# Directions for this task
An exact copy of all the entries below is what this task needs.

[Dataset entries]

____

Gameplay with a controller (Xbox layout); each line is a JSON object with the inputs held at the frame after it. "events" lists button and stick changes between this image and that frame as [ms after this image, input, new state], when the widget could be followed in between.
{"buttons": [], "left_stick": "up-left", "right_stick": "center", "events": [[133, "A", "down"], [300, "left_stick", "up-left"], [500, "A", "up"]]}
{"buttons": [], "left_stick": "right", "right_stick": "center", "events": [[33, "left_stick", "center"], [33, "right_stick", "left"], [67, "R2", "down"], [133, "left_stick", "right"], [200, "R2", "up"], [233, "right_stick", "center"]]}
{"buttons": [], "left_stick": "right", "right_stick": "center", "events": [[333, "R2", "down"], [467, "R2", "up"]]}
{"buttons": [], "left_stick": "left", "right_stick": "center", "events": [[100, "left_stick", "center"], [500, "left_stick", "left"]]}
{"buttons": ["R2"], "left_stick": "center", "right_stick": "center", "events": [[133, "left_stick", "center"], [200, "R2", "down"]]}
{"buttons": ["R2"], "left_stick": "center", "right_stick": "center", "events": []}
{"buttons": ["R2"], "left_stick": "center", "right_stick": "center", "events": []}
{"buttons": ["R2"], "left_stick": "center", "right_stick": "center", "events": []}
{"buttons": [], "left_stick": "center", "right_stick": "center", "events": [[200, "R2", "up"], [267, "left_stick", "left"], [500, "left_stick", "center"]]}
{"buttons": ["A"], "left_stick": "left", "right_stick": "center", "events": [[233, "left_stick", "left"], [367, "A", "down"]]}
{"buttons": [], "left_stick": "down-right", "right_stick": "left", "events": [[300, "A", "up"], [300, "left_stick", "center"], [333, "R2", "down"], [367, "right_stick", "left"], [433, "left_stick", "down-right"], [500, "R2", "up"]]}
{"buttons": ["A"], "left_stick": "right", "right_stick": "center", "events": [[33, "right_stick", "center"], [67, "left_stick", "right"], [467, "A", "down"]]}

____

# Response area
Gameplay with a controller (Xbox layout); each line is a JSON object with the inputs held at the frame after it. "events" lists button and stick changes between this image and that frame as [ms after this image, input, new state], when the widget could be followed in between.
{"buttons": [], "left_stick": "up-left", "right_stick": "center", "events": [[133, "A", "down"], [300, "left_stick", "up-left"], [500, "A", "up"]]}
{"buttons": [], "left_stick": "right", "right_stick": "center", "events": [[33, "left_stick", "center"], [33, "right_stick", "left"], [67, "R2", "down"], [133, "left_stick", "right"], [200, "R2", "up"], [233, "right_stick", "center"]]}
{"buttons": [], "left_stick": "right", "right_stick": "center", "events": [[333, "R2", "down"], [467, "R2", "up"]]}
{"buttons": [], "left_stick": "left", "right_stick": "center", "events": [[100, "left_stick", "center"], [500, "left_stick", "left"]]}
{"buttons": ["R2"], "left_stick": "center", "right_stick": "center", "events": [[133, "left_stick", "center"], [200, "R2", "down"]]}
{"buttons": ["R2"], "left_stick": "center", "right_stick": "center", "events": []}
{"buttons": ["R2"], "left_stick": "center", "right_stick": "center", "events": []}
{"buttons": ["R2"], "left_stick": "center", "right_stick": "center", "events": []}
{"buttons": [], "left_stick": "center", "right_stick": "center", "events": [[200, "R2", "up"], [267, "left_stick", "left"], [500, "left_stick", "center"]]}
{"buttons": ["A"], "left_stick": "left", "right_stick": "center", "events": [[233, "left_stick", "left"], [367, "A", "down"]]}
{"buttons": [], "left_stick": "down-right", "right_stick": "left", "events": [[300, "A", "up"], [300, "left_stick", "center"], [333, "R2", "down"], [367, "right_stick", "left"], [433, "left_stick", "down-right"], [500, "R2", "up"]]}
{"buttons": ["A"], "left_stick": "right", "right_stick": "center", "events": [[33, "right_stick", "center"], [67, "left_stick", "right"], [467, "A", "down"]]}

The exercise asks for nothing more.